#### [Assignment]
Before returning the data, strip out the pictures and keep everything else exactly the same.

#### [Supplied data]

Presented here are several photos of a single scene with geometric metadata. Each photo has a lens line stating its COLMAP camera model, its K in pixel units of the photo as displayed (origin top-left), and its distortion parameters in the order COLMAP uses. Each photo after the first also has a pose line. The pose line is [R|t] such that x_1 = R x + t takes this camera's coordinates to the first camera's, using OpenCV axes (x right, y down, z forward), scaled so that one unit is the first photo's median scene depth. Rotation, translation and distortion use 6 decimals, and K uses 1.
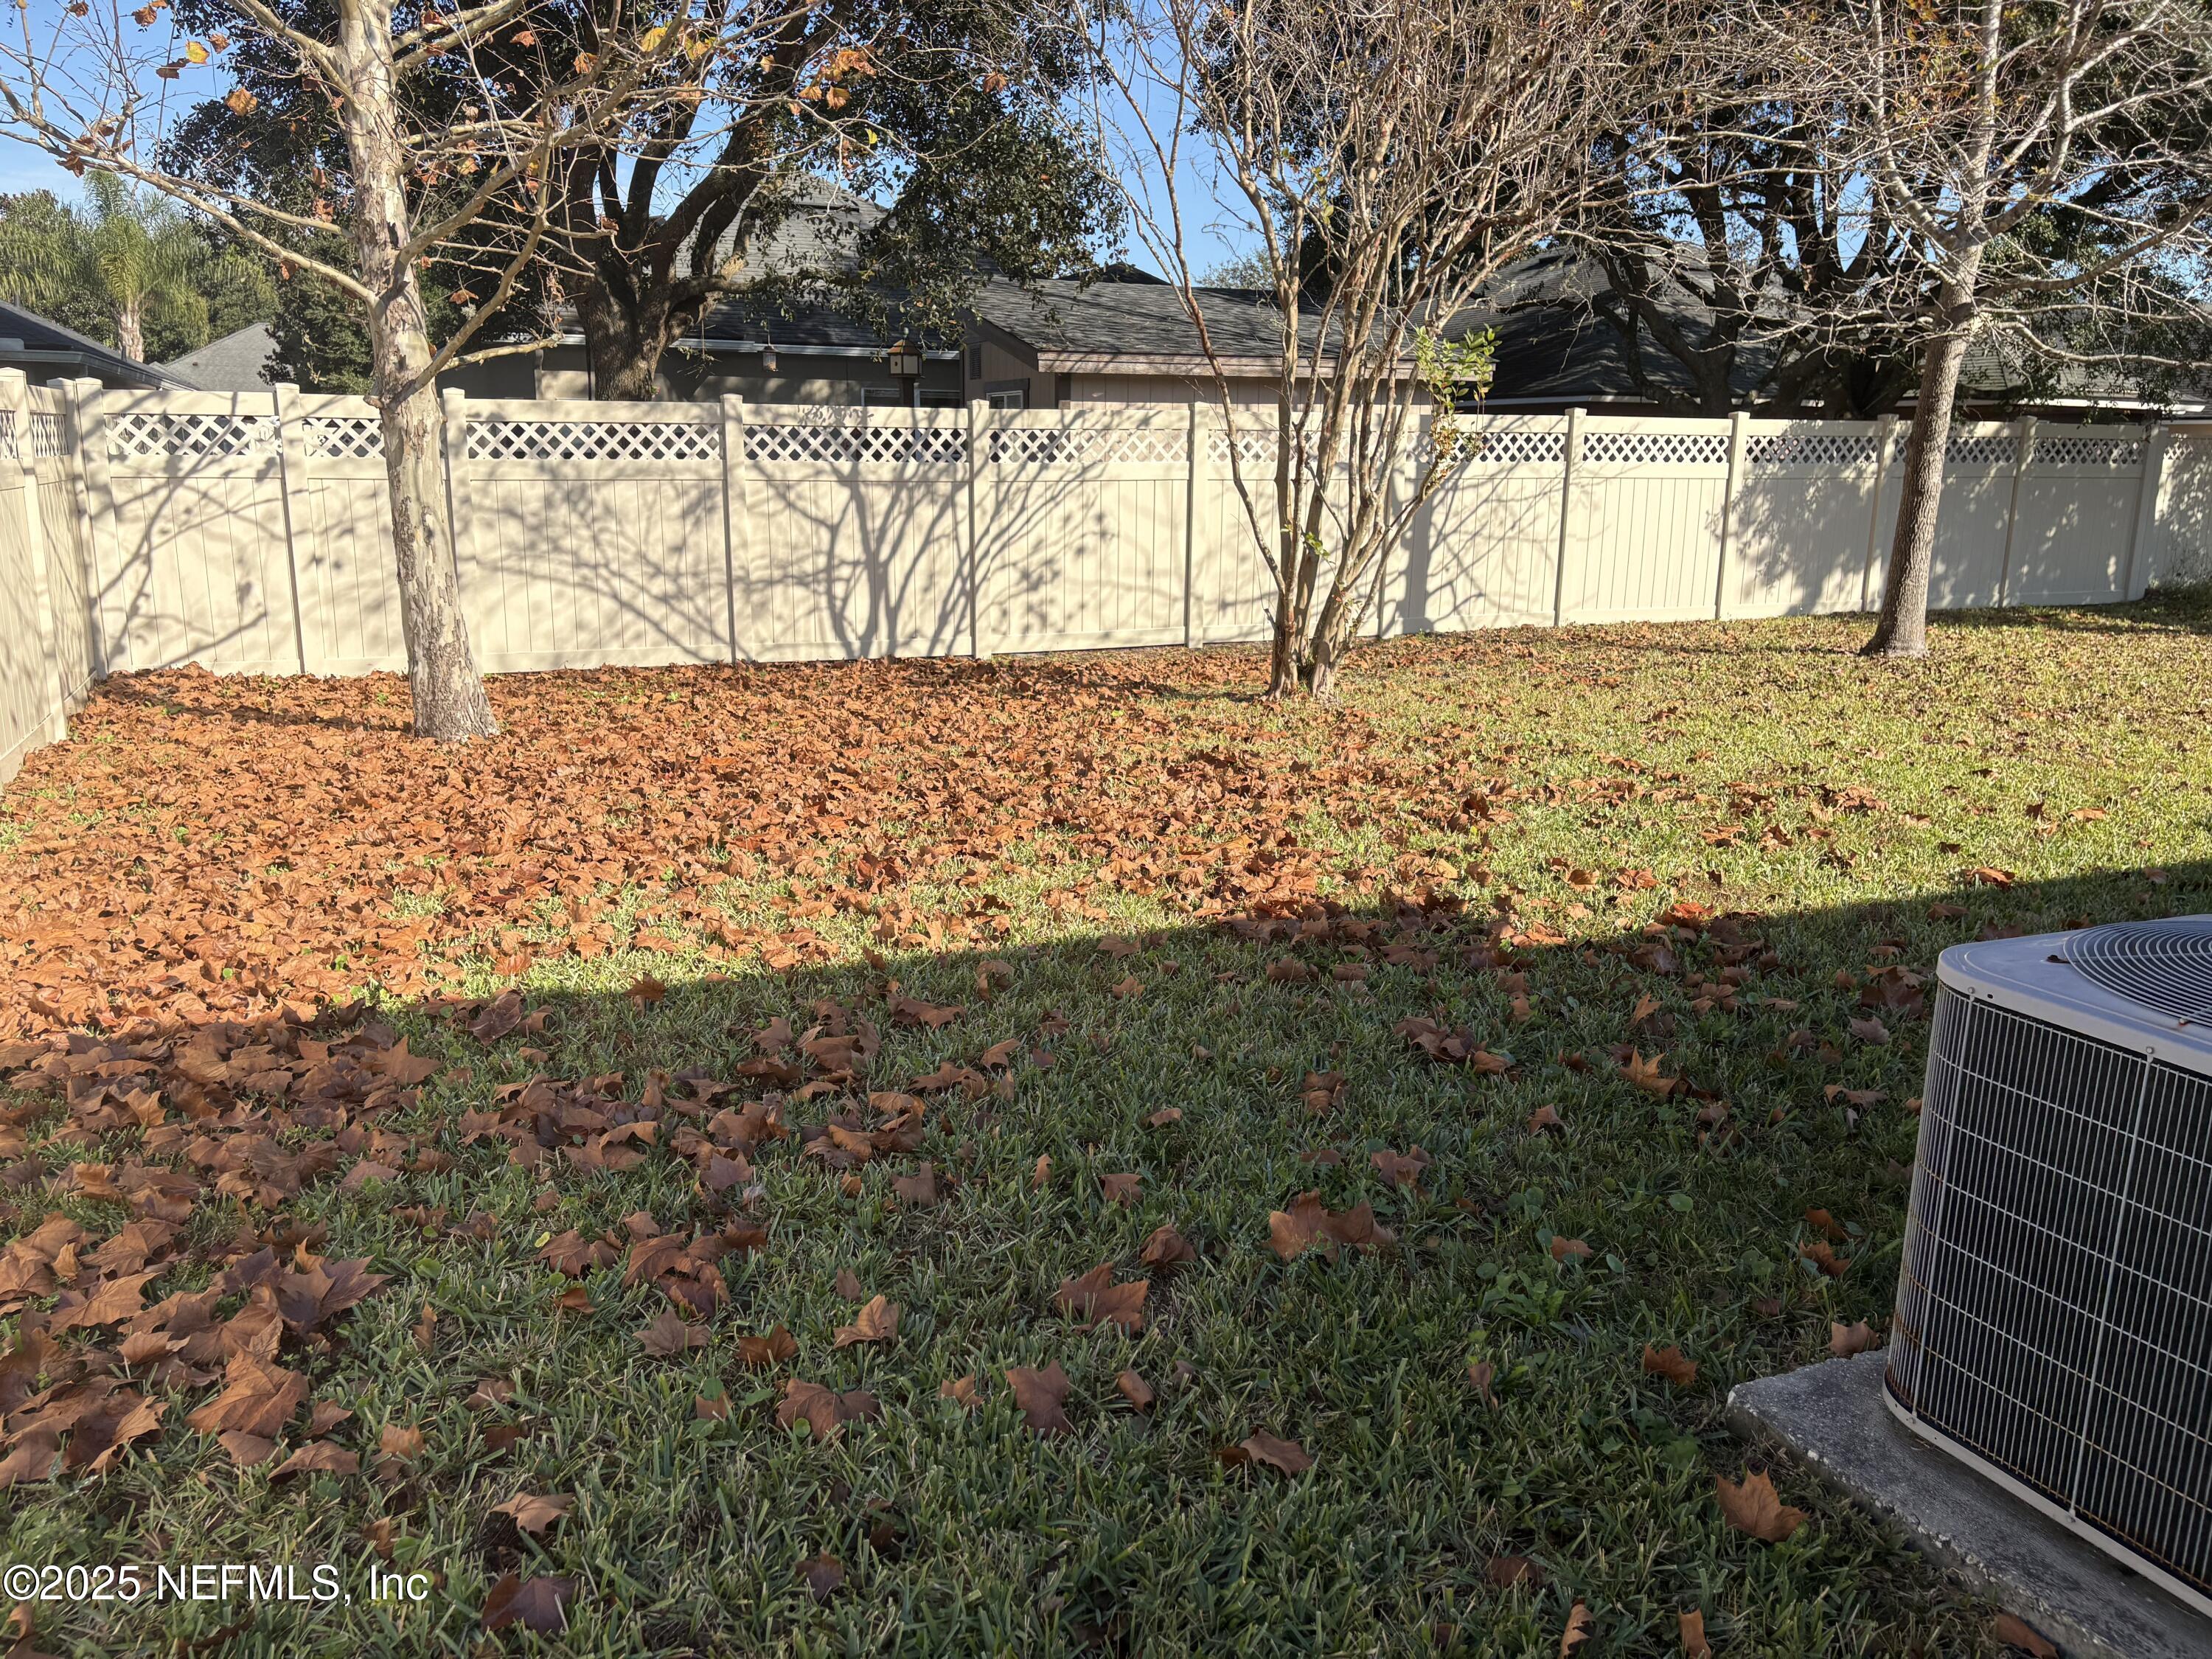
lens RADIAL K [[1666.1, 0, 1094.2], [0, 1666.1, 835.1], [0, 0, 1]] dist [0.054481, -0.064905]
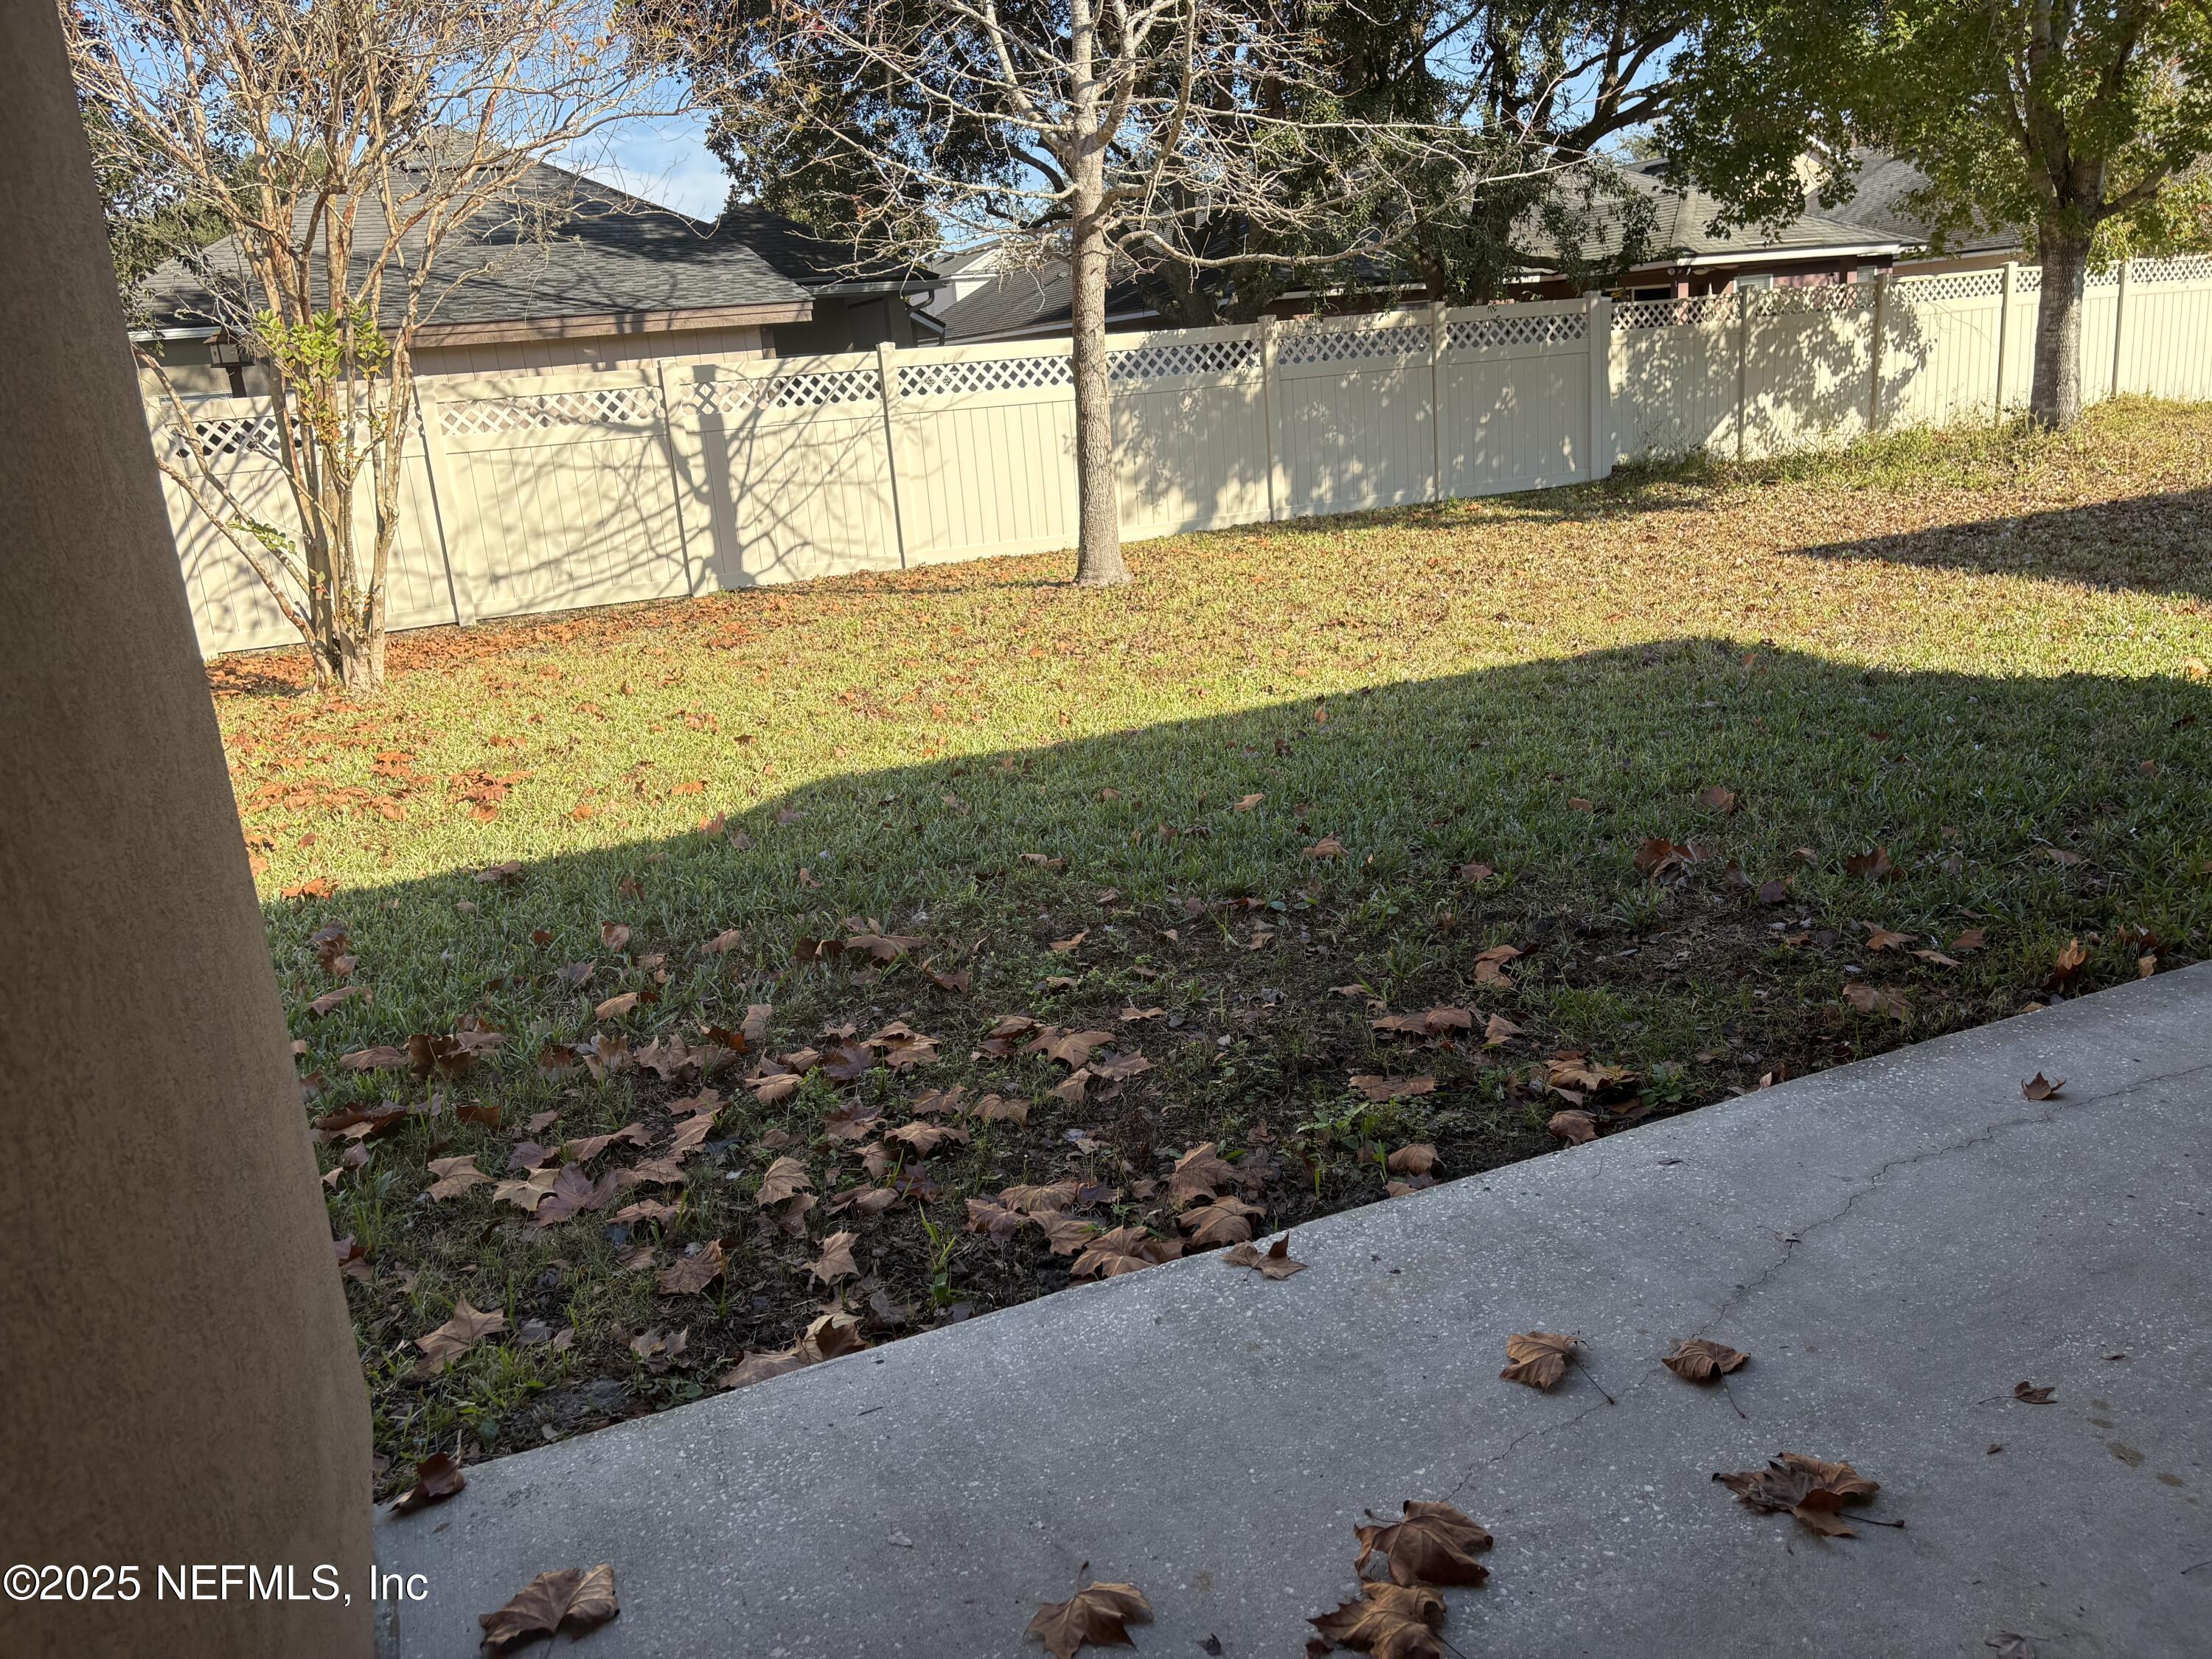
lens RADIAL K [[1666.1, 0, 1094.5], [0, 1666.1, 829.7], [0, 0, 1]] dist [0.054481, -0.064905]
pose [[0.995731, -0.081151, -0.043981, 0.428061], [0.082828, 0.995849, 0.037734, 0.000677], [0.040736, -0.041215, 0.998320, 0.022566]]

#### [Answer section]
Presented here are several photos of a single scene with geometric metadata. Each photo has a lens line stating its COLMAP camera model, its K in pixel units of the photo as displayed (origin top-left), and its distortion parameters in the order COLMAP uses. Each photo after the first also has a pose line. The pose line is [R|t] such that x_1 = R x + t takes this camera's coordinates to the first camera's, using OpenCV axes (x right, y down, z forward), scaled so that one unit is the first photo's median scene depth. Rotation, translation and distortion use 6 decimals, and K uses 1.
lens RADIAL K [[1666.1, 0, 1094.2], [0, 1666.1, 835.1], [0, 0, 1]] dist [0.054481, -0.064905]
lens RADIAL K [[1666.1, 0, 1094.5], [0, 1666.1, 829.7], [0, 0, 1]] dist [0.054481, -0.064905]
pose [[0.995731, -0.081151, -0.043981, 0.428061], [0.082828, 0.995849, 0.037734, 0.000677], [0.040736, -0.041215, 0.998320, 0.022566]]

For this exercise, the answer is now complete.